With the new wheels & tires, the 260Z picked up a rub in the driver rear tire. While the root cause is the heft of the driver, contributing factors included old springs & struts. Considering my relative lack of experience with the Z concerning struts, I took a friend up on an offer to help. Little did he understand the curveball I was throwing at him. While I had typical KYB struts, I planned to replace the springs with springs made for a Chevette.
Tim showed me a few tricks and tips along the way. Unfortunately I was too busy helping him to document the tips thoroughly. The first thing he did after removing the tires was to notch the bracket that holds the brake line. After notching the bracket, he folded the ends out of the way a little to allow the steel line to pass through. This allowed us to remove the calipers from the spindles and pull the struts without breaking the lines open.
In short order the struts were removed, and the old springs were off. Then we hit the first snag. The gland nuts folded when we tried to remove them from the struts. They were rusted on tight. Fortunately, Tim’s neighbor happened to have a spare pair of spindles. We were back on path.
In one of those “While we’re at it…” moves, I bought new ball joints to replace the old, dead ones. We also scraped off about 40 years of grease. Soon the new springs and struts were on.
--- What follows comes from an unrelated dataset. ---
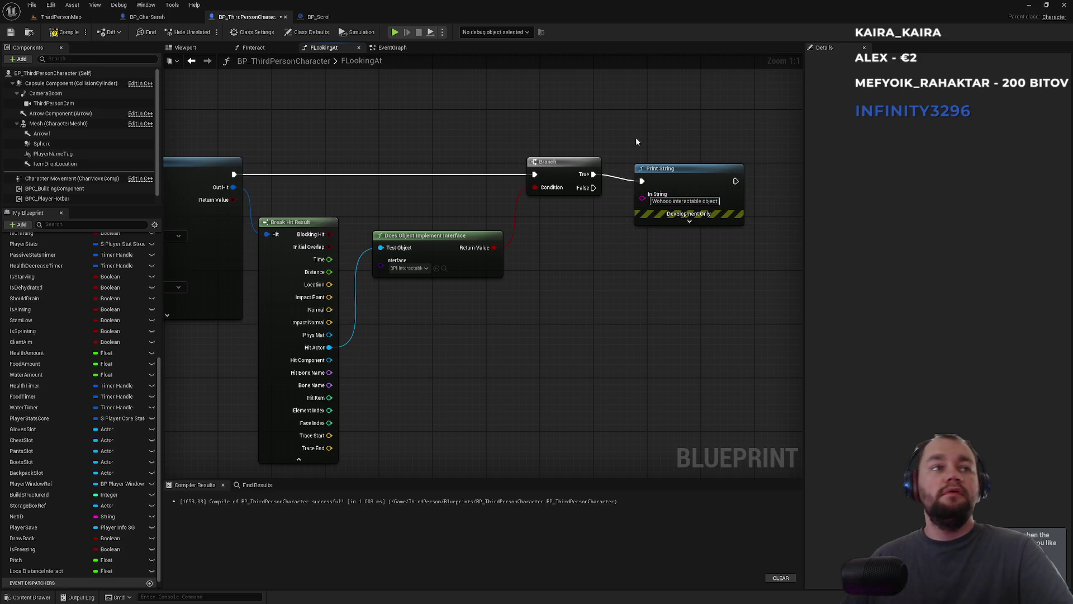
click(56, 17)
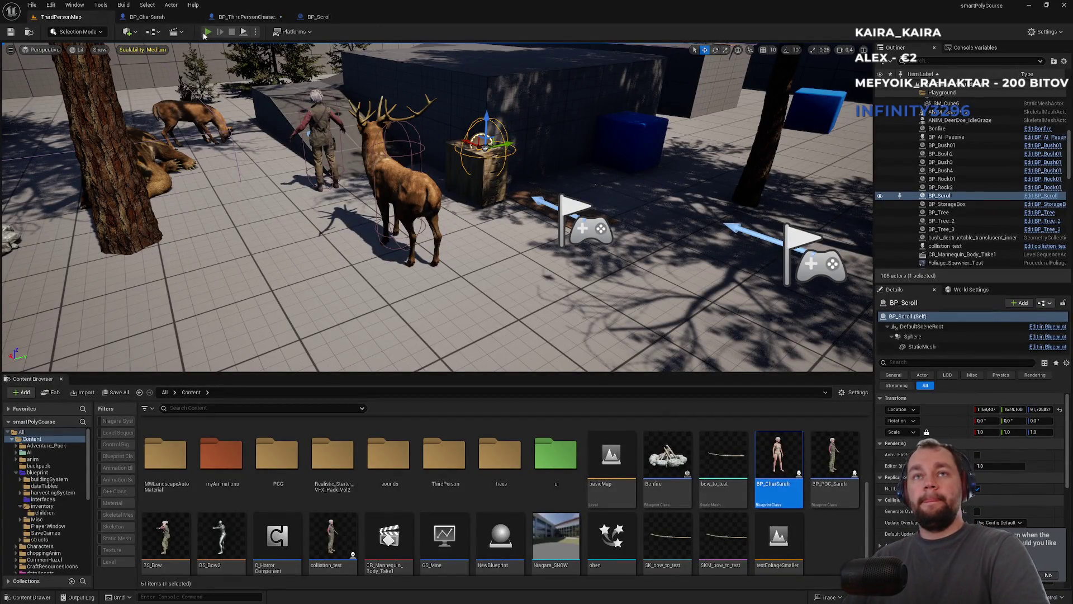
click(206, 32)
We lowered the car. The nose sat about 4 inches higher than stock, and the front tires were resting on their outside edges. NOW I understood what the online posts meant about cutting the springs. We removed two and a half coils from each spring and remounted the struts. The nose still sat just a little high, but it was drivable. Our work window closed, so I drove home like that.
In preparation for the next round, I already cut 3 coils from the other pair of springs. Those will go on the front, and the springs now on the front will go to the rear. Soon, the car will have a firmer ride, even at a relatively stock height. That should reduce the rub.